Calibration & ShopBot
We began by calibrating the machine position on the X and Y axes and set the job origin at the center of the ink jar. We measured the distance from the ink jar’s center to the first stamp's center on the fabric and input this into the ShopBot to ensure precise positioning.
For Z-axis calibration, the milling bit was positioned not to touch the bed. To achieve this, the stamp holder was set lower than the milling bit. During calibration, we placed a piece of 3cm wood on the foam, calibrated, then removed the wood, ensuring the Z-axis zero point was about 3 cm above the foam and felt layers. More details can be found in week 10 documentation.
The printing sequence run by the ShopBot was as follows: starting at the ink jar center, the head lowers on the Z-axis, pauses for 3 seconds to soak ink, then rises and moves to the stamp center. The head then lowers slightly (to -0.01) to press the stamp onto the fabric, pauses 3 seconds for printing, rises, returns to the ink jar, and moves to the next stamp position.
We adjusted settings to improve results: initial Z-axis pressure at 0.01 was insufficient, so we incrementally increased it to 0.5. Initially, a 2mm EVA foam stamp was used but caused ink bleeding; switching to 6mm EVA foam yielded better results and allowed for greater pressure to be applied.
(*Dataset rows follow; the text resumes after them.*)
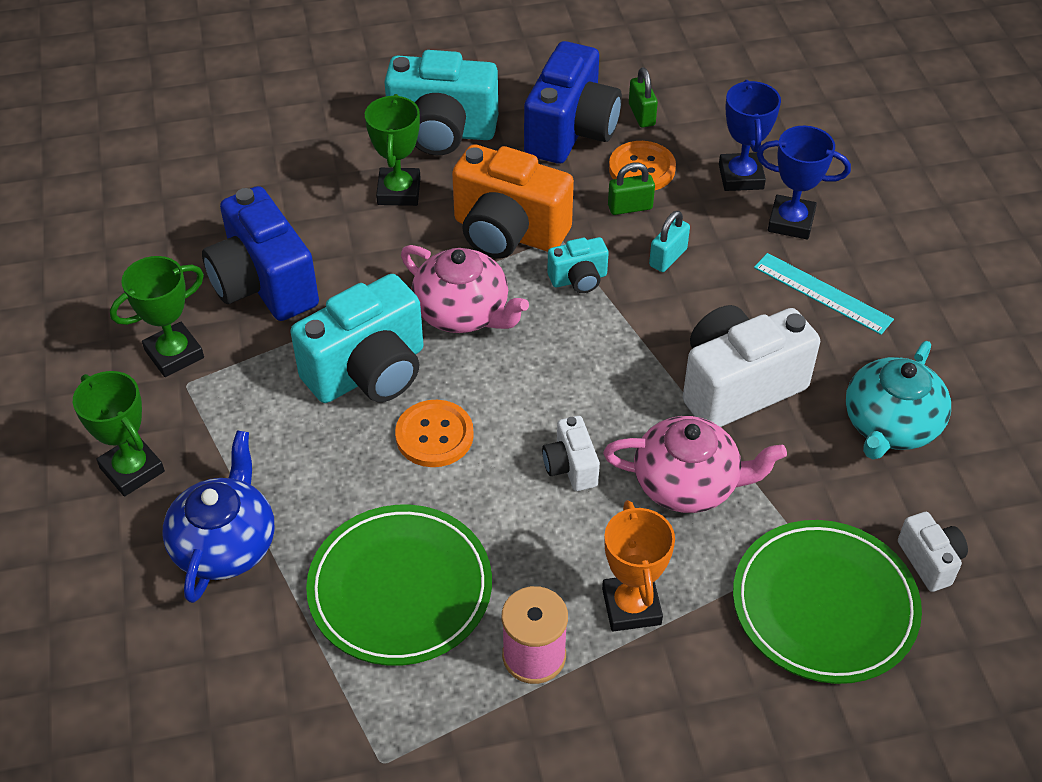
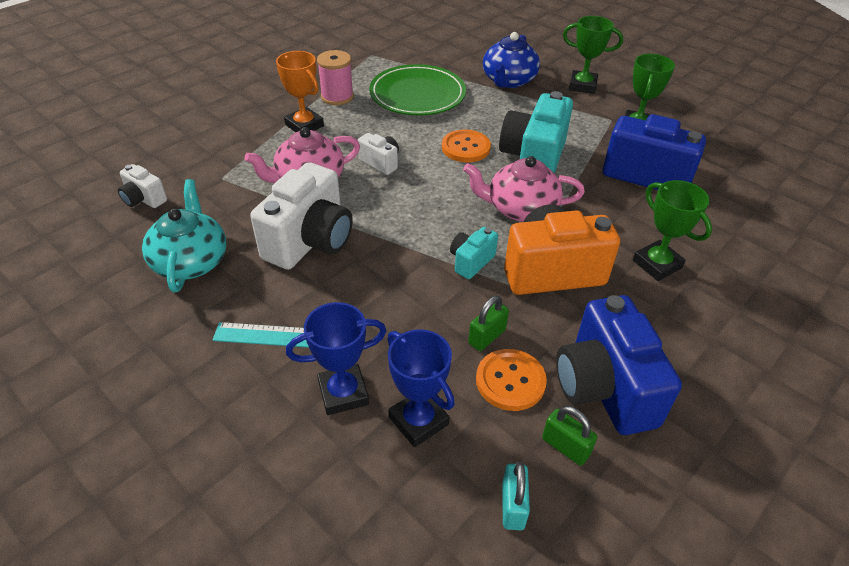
camera: 145 degrees right, 5 degrees down
(225, 544) = (508, 81): blue teapot -> blue teapot turned 45 degrees clockwise
(442, 132) = (695, 329): turquoise camera -> none
(668, 257) = (422, 308): turquoise padlock -> turquoise padlock (513, 506)
(824, 605) = (202, 160): green plate -> none

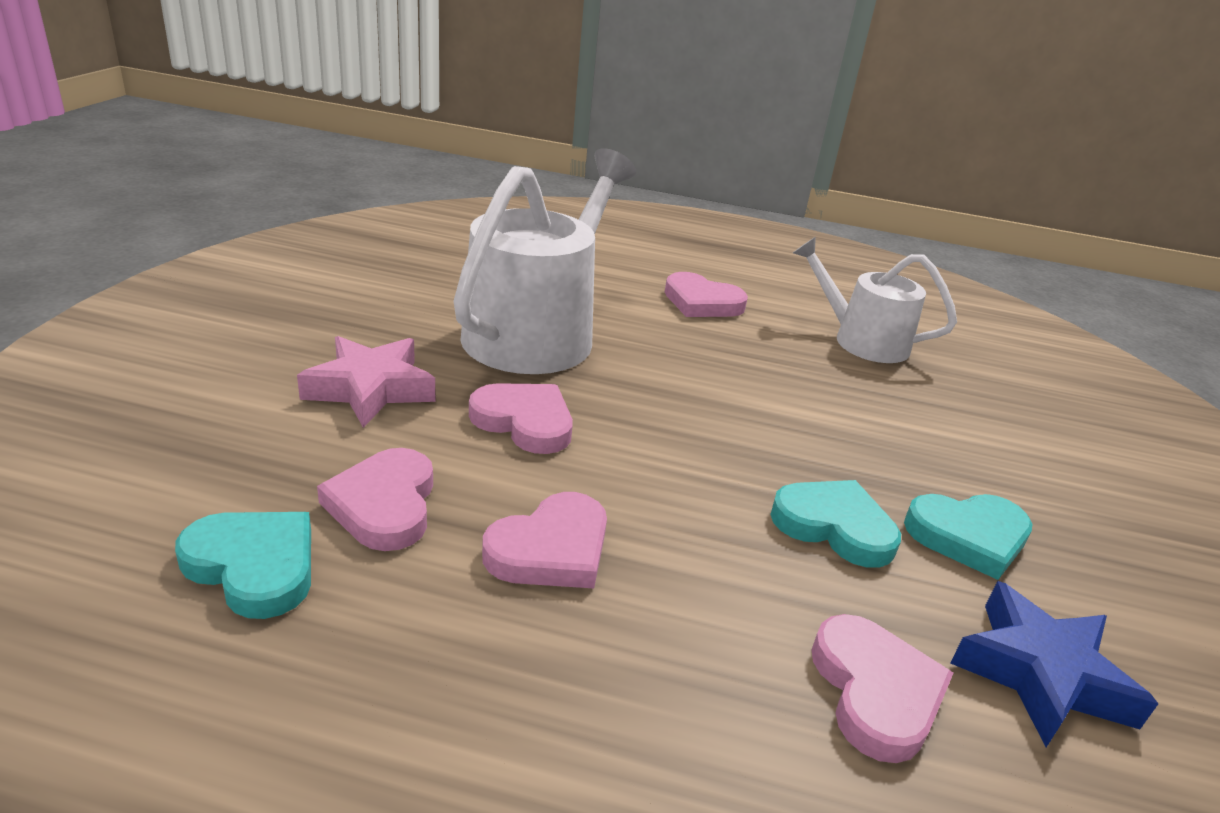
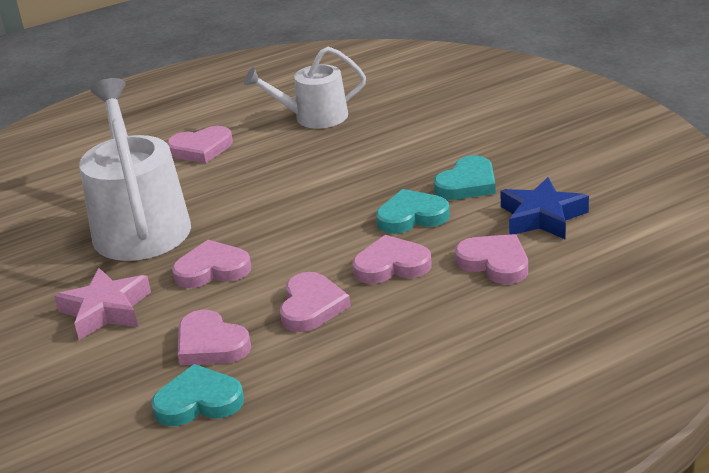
camera: 35 degrees left, 0 degrees up
(721, 573) = (391, 265): none -> pink heart

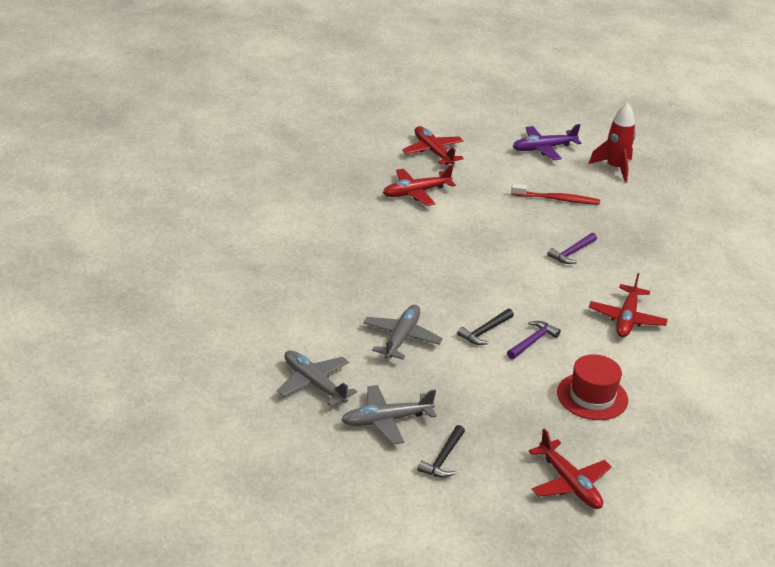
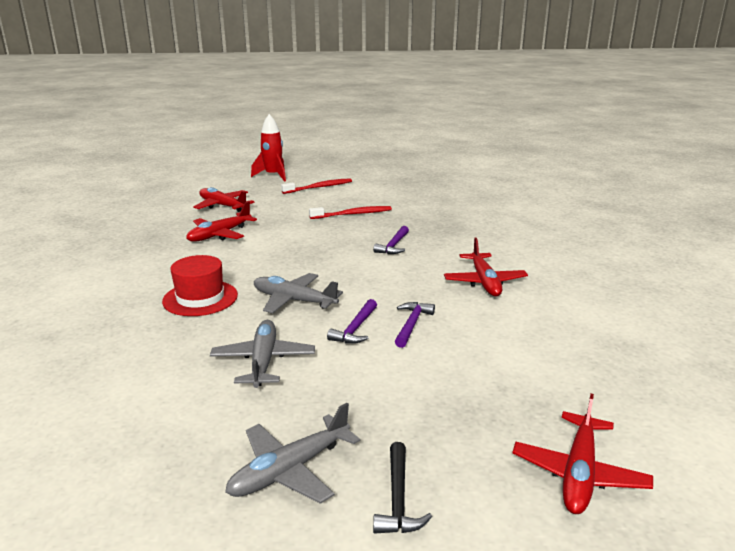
camera: 20 degrees left, 10 degrees down
(314, 384) = (166, 451): grey plane -> grey plane (294, 300)
(485, 331) = (355, 329): black hammer -> purple hammer
(544, 148) = (319, 187): purple plane -> red toothbrush
(569, 483) = (579, 472): red plane -> red plane turned 75 degrees clockwise
(592, 396) = (514, 360): red hat -> red hat (200, 298)
(615, 168) = (385, 188): red rocket -> red rocket (273, 176)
The pause was extended to 5 seconds to allow better ink transfer.
Printing was conducted on mordanted fabric using natural ink mixed with guar gum for better viscosity and adherence. For the test we put a paper on top of the fabric to keep the fabric for our final stamps.
Inks & Ink jar We tested different types of jars and materials for holding the ink.
First, we tried using a sponge, but small air bubbles appeared on the surface of the stamp. Then we tried scuba-diving fabric, which also absorbed the ink but had a smoother, more closed surface. Finally, we tested felt, to see how it absorbes the ink the best.
We tried the stamping with the different kinds of inks we prepared. It turned out that the ink had to be more liquid then expected to print properly.
We realised that we were testing many components at the same time, which made it difficult to compare the results, as we kept changing the stamping pressure, the ink pad, and the type of ink.